Membela Palestina adalah hal sederhana bagi saya sebagai orang Indonesia, sebagai bangsa yang pernah dijajah. Empati saya terhadap penderitaan rakyat Palestina, khususnya mereka yang tinggal di Gaza, dalam sebulan ini mengalir begitu saja. Saya cenderung aktif membagikan berita-berita (sebagian besar dari Al Jazeera) dan pendapat pribadi soal isu ini melalui akun X maupun Instagram. Puncak aktivisme saya dalam membela Palestina—sejauh ini—barangkali adalah mengikuti Aksi Akbar Aliansi Rakyat Indonesia Bela Palestina di Monumen Nasional (Monas), Jakarta, pada Minggu (5/11) lalu.
Meski diorganisir oleh institusi agama (Majelis Ulama Indonesia dan Muhammadiyah mendapat spotlight yang cukup besar), kegiatan tersebut turut melibatkan organisasi lintas agama dan komunitas lainnya. Saya berani bilang, adalah keliru jika ada yang menyamakan Aksi Akbar Alinasi Rakyat Indonesia Bela Palestina dengan Aksi 212 yang digelar 2 Desember 2016 lalu—juga digelar di lokasi yang sama, tapi dengan motivasi yang jelas-jelas berbeda.
Memang aksi pada Minggu lalu memunculkan beberapa anomali. Salah satunya kehadiran Ketua DPR RI Puan Maharani, politisi PDI Perjuangan (koalisi petahana) dan Wakil Ketua MPR RI Hidayat Nur Wahid, politisi Partai Keadilan Sejahtera (oposisi), dalam satu panggung yang sama, untuk menyuarakan solidaritas yang sama, untuk Palestina.
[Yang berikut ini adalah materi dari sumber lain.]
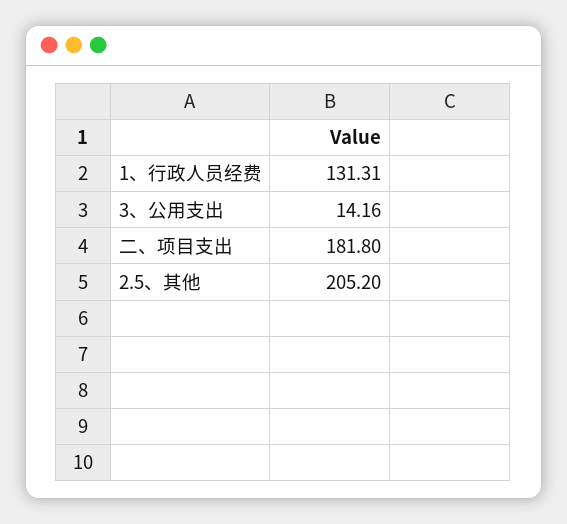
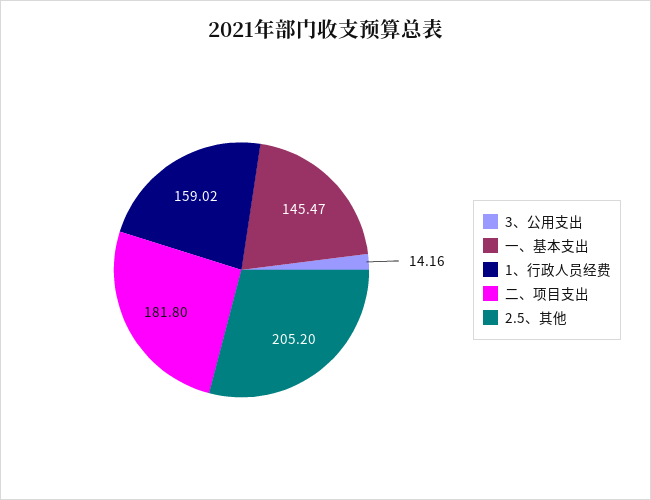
  {
-   "1、行政人员经费": 131.31,
+   "1、行政人员经费": 159.02,
    "3、公用支出": 14.16,
    "二、项目支出": 181.8,
-   "2.5、其他": 205.2
+   "2.5、其他": 205.2,
+   "一、基本支出": 145.47
  }

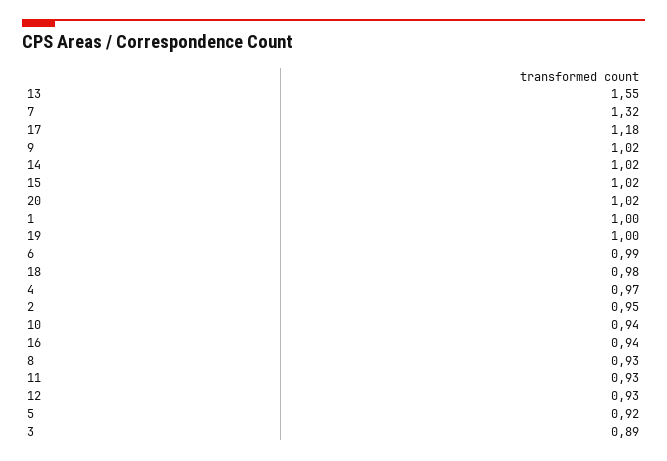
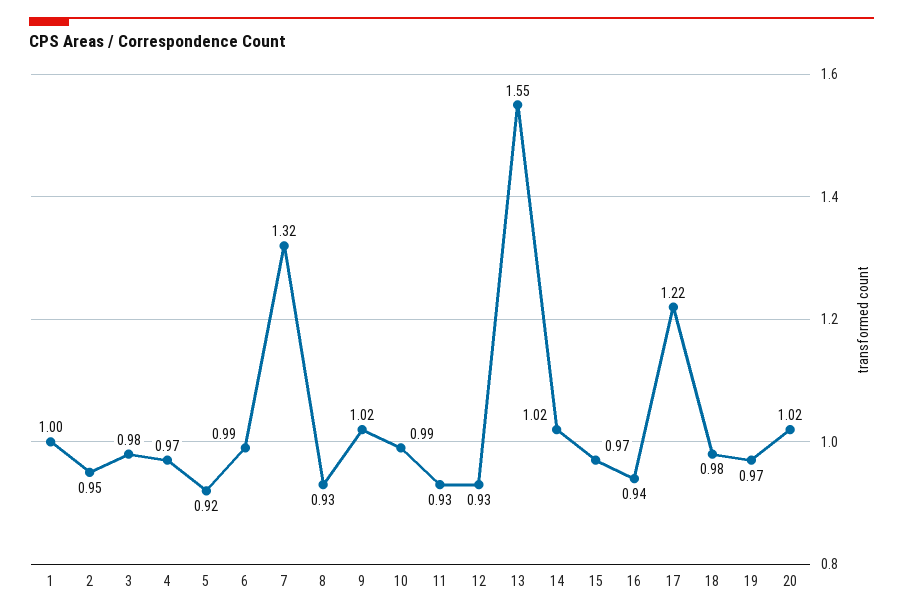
  {
    "13": 1.55,
    "7": 1.32,
-   "17": 1.18,
+   "17": 1.22,
    "9": 1.02,
    "14": 1.02,
-   "15": 1.02,
+   "15": 0.97,
    "20": 1.02,
    "1": 1,
-   "19": 1,
+   "19": 0.97,
    "6": 0.99,
    "18": 0.98,
    "4": 0.97,
    "2": 0.95,
-   "10": 0.94,
+   "10": 0.99,
    "16": 0.94,
    "8": 0.93,
    "11": 0.93,
    "12": 0.93,
    "5": 0.92,
-   "3": 0.89
+   "3": 0.98
  }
Kemunculan dua sosok tersebut menandakan bahwa aksi tersebut didukung secara bipartisan, bukan monopoli kelompok Islam konservatif semata.
Kalau pun pada kenyataannya massa aksi didominasi kelompok Islam konservatif, apa salahnya? Sebagaimana dalil saya di awal, membela Palestina atas dasar sentimen agama adalah hal valid. Orang-orang yang mengenal saya pasti tahu kalau saya tidak religius sama sekali. Maka, boleh jadi kehadiran saya pada Minggu kemarin di Monas adalah anomali yang lain. Saya datang ke sana dengan kaos dan celana pendek. Beberapa kali saya juga mendapati peserta aksi perempuan tak berjilbab.
Saya hanya ingin menjadi bagian dari sebuah pernyataan besar bahwa Indonesia bersama Palestina. Oleh karena itu, saya mencoba “menanggalkan” ego ideologi pribadi secara sadar dan berbaur dengan massa aksi pada Minggu lalu yang diklaim mencapai 2 juta orang. Atas nama Palestina, saya membuang jauh-jauh sentimen negatif selama ini terhadap kelompok Islam konservatif. Barangkali merekalah yang lebih andal mengorganisir acara ketimbang kelompok kiri/progresif di Indonesia.
Kenyataan bahwa membela Palestina di Indonesia akan selalu didominasi sentimen agama bagi saya sendiri adalah sesuatu yang tak dapat dielakkan. Jadi, bangunlah dari tidur jika masih memimpikan gerakan membela Palestina di Indonesia seperti halnya di Washington DC, London, atau Sydney karena dinilai lebih “keren”, lebih “kiri”, atau lebih “progresif”. Mula-mula, mereka yang “keren”, yang “kiri”, atau yang “progresif” harus mau cuci muka, bergabung, dan banyak belajar dari berbagai golongan lain.
*) Nasib adalah kesunyian masing-masing merupakan bait dalam puisi berjudul Pemberian Tahu yang ditulis Chairil Anwar (1922–1949).